**What is being asked**
Please repeat exactly the lines from the one containing "肢体不自由児のためのタブレットPCの活用" to the end of the entries below, both included, and omit all pictures.

Dataset entries
◆ ◆ ◆

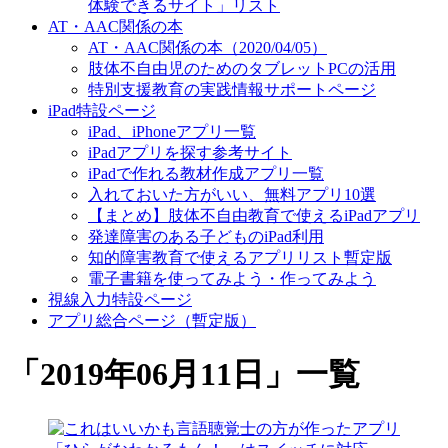
体験できるサイト」リスト
AT・AAC関係の本
AT・AAC関係の本（2020/04/05）
肢体不自由児のためのタブレットPCの活用
特別支援教育の実践情報サポートページ
iPad特設ページ
iPad、iPhoneアプリ一覧
iPadアプリを探す参考サイト
iPadで作れる教材作成アプリ一覧
入れておいた方がいい、無料アプリ10選
【まとめ】肢体不自由教育で使えるiPadアプリ
発達障害のある子どものiPad利用
知的障害教育で使えるアプリリスト暫定版
電子書籍を使ってみよう・作ってみよう
視線入力特設ページ
アプリ総合ページ（暫定版）
「
2019年06月11日
」
一覧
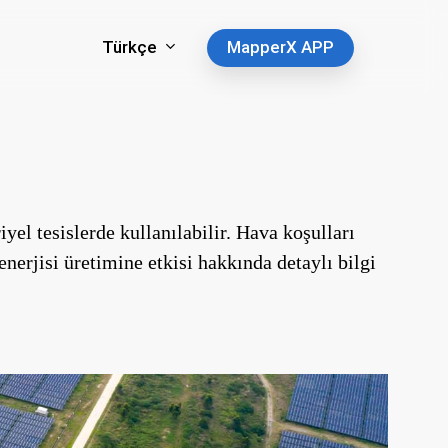
Türkçe
MapperX APP
iyel tesislerde kullanılabilir. Hava koşulları
nerjisi üretimine etkisi hakkında detaylı bilgi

◆ ◆ ◆

**Solution to this task**
肢体不自由児のためのタブレットPCの活用
特別支援教育の実践情報サポートページ
iPad特設ページ
iPad、iPhoneアプリ一覧
iPadアプリを探す参考サイト
iPadで作れる教材作成アプリ一覧
入れておいた方がいい、無料アプリ10選
【まとめ】肢体不自由教育で使えるiPadアプリ
発達障害のある子どものiPad利用
知的障害教育で使えるアプリリスト暫定版
電子書籍を使ってみよう・作ってみよう
視線入力特設ページ
アプリ総合ページ（暫定版）
「
2019年06月11日
」
一覧
Türkçe
MapperX APP
iyel tesislerde kullanılabilir. Hava koşulları
nerjisi üretimine etkisi hakkında detaylı bilgi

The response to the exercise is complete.